<<<<
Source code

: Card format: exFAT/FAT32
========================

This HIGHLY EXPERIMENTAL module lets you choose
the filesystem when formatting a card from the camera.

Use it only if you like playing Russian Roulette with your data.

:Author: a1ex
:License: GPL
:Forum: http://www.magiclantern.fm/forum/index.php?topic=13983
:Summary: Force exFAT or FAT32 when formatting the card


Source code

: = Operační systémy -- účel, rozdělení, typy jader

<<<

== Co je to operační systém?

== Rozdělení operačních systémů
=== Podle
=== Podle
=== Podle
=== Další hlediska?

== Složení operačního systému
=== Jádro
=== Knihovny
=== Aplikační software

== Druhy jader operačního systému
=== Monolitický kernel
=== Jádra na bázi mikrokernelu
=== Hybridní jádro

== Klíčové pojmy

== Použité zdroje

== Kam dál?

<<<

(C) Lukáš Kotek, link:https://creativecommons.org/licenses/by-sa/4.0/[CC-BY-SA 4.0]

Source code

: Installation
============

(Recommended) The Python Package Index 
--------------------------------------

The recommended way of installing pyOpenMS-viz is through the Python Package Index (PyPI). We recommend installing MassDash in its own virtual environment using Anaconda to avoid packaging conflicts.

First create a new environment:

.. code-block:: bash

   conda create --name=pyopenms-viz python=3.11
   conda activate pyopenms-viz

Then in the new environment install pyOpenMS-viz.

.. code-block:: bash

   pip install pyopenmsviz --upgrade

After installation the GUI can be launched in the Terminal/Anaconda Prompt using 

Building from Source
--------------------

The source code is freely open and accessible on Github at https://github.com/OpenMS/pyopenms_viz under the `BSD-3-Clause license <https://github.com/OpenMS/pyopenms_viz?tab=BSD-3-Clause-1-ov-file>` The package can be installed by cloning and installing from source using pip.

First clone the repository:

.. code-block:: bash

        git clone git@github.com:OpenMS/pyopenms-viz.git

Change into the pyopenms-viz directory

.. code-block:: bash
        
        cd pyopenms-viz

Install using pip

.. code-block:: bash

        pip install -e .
>>>>
◆ Written task
The answer should be the first line of the material and every line after it through the line containing "formatting the card", exactly as written, and nothing else.

◆ Result of this task
Source code

: Card format: exFAT/FAT32
========================

This HIGHLY EXPERIMENTAL module lets you choose
the filesystem when formatting a card from the camera.

Use it only if you like playing Russian Roulette with your data.

:Author: a1ex
:License: GPL
:Forum: http://www.magiclantern.fm/forum/index.php?topic=13983
:Summary: Force exFAT or FAT32 when formatting the card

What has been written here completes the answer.